Friday, December 29, 2006

Brazilian Carnival composer Braguinha dies

NYTimes
December 28, 2006
Braguinha, 99, a Composer of Brazilian Carnival Songs, Dies
By SIMON ROMERO

Correction Appended

Braguinha, the Brazilian composer of Carnival songs whose humorously ironic melodies influenced generations of Brazilian musicians, died on Sunday in Rio de Janeiro. He was 99.

Braguinha died after suffering a generalized infection, according to a statement from Dr. João Luiz Ferreira Costa of the Pró-cardíaco Hospital in Rio de Janeiro, the newspaper Folha de São Paulo reported.

Born Carlos Alberto Ferreira Braga, and known for part of his long career by another stage name, João de Barro, Braguinha outlived contemporaries with whom he worked in Rio de Janeiro starting in the 1930s, like Noel Rosa and Almirante. He rose to prominence in what was considered a golden age for the Carnival songs known as marchinhas.
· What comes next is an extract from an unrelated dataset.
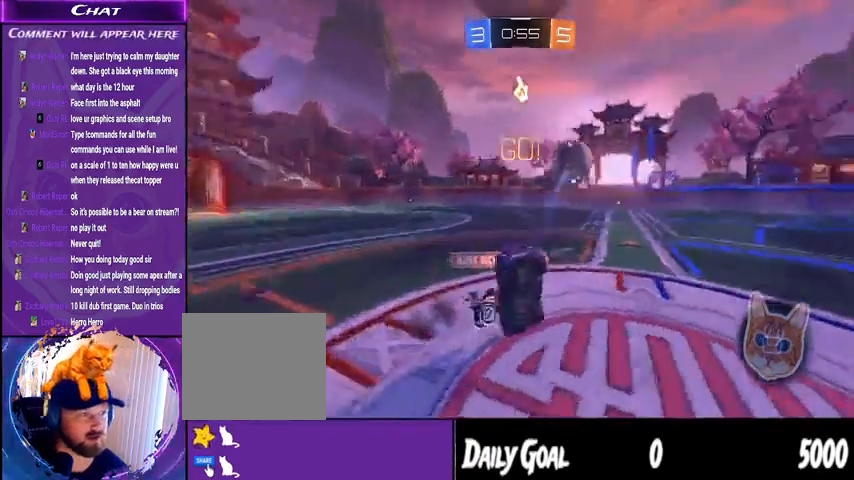
{"dt_ms": 500, "buttons": ["R2"], "left_stick": "right", "right_stick": "center", "events": [[100, "L1", "up"], [467, "left_stick", "right"]]}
His work’s influence extended to the innovative Bossa Nova and Tropicalista musical movements of the 1950s and 1960s.

Braguinha’s songs were often nuanced celebrations of female sensuality and evocative of the lush tropical bounty of Brazil’s vast territory. Compositions like “Twist no Carnaval,” “Chiquita Bacana” and “Yes, Nós Temos Bananas” (“Yes, We Have Bananas”) contributed to his legend, with performers like Caetano Veloso subversively riffing on them in later decades as musical creativity became a way of challenging societal norms and political repression in Brazil.
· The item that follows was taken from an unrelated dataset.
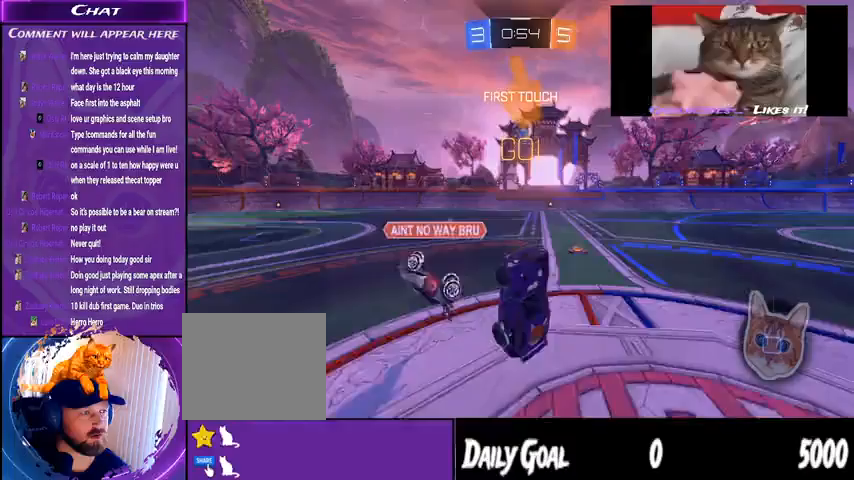
{"dt_ms": 500, "buttons": ["R2"], "left_stick": "right", "right_stick": "center", "events": []}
The song “Touradas em Madri” (“Bullfights in Madrid”), written with Alberto Ribeiro, was one of Braguinha’s most popular and was considered a precursor to the Tropicalista movement. The song became a national obsession when fans chanted its verses during the 1950 World Cup in Rio de Janeiro, in which Brazil defeated Spain.

Braguinha was born in 1907 into a middle-class family — his father was a factory manager — in the Jardim Botanico district of Rio de Janeiro. He adopted the stage name João de Barro so his plunge into the bohemian life of a musician would not tarnish his family’s status.

By the late 1930s Braguinha had become a towering figure in Brazilian popular culture. He became instrumental in adapting North American cartoons and children’s songs to Brazilian tastes. He retooled Disney productions and tales like “The Three Little Pigs” into Portuguese. He often took substantial liberty with translations and lyrics in these adaptations, as he did with “Sorri,” a Portuguese version of Charlie Chaplin’s “Smile,” originally part of the theme music from the film “Modern Times” about keeping your chin up during hard times. The Brazilian musician Djavan, one of that country’s most popular performers, did his own version of “Sorri,” illustrating the long reach of Braguinha’s influence.

Braguinha was also a successful screenwriter, movie director and record producer, helping to start the careers of musicians like Elizeth Cardoso, Emilinha Borba and Jorge Goulart.

He is survived by his wife, Astreia; a daughter; three grandchildren; and six great-grandchildren.

In 1984 Braguinha won what is perhaps the highest honor in Brazil for a popular composer: his life became the theme of a song for Mangueira, the samba school that emerged victorious in the Carnival parade in Rio de Janeiro that year.

Correction: December 29, 2006

An obituary yesterday about Braguinha, an influential composer of Brazilian carnival songs, referred imprecisely to a song for which he wrote a Portuguese version. “Smile” was originally part of Charlie Chaplin’s theme music for his 1936 film, “Modern Times,” and lyrics by John Turner and Geoffrey Parsons were added in 1954. It was not a song from the film.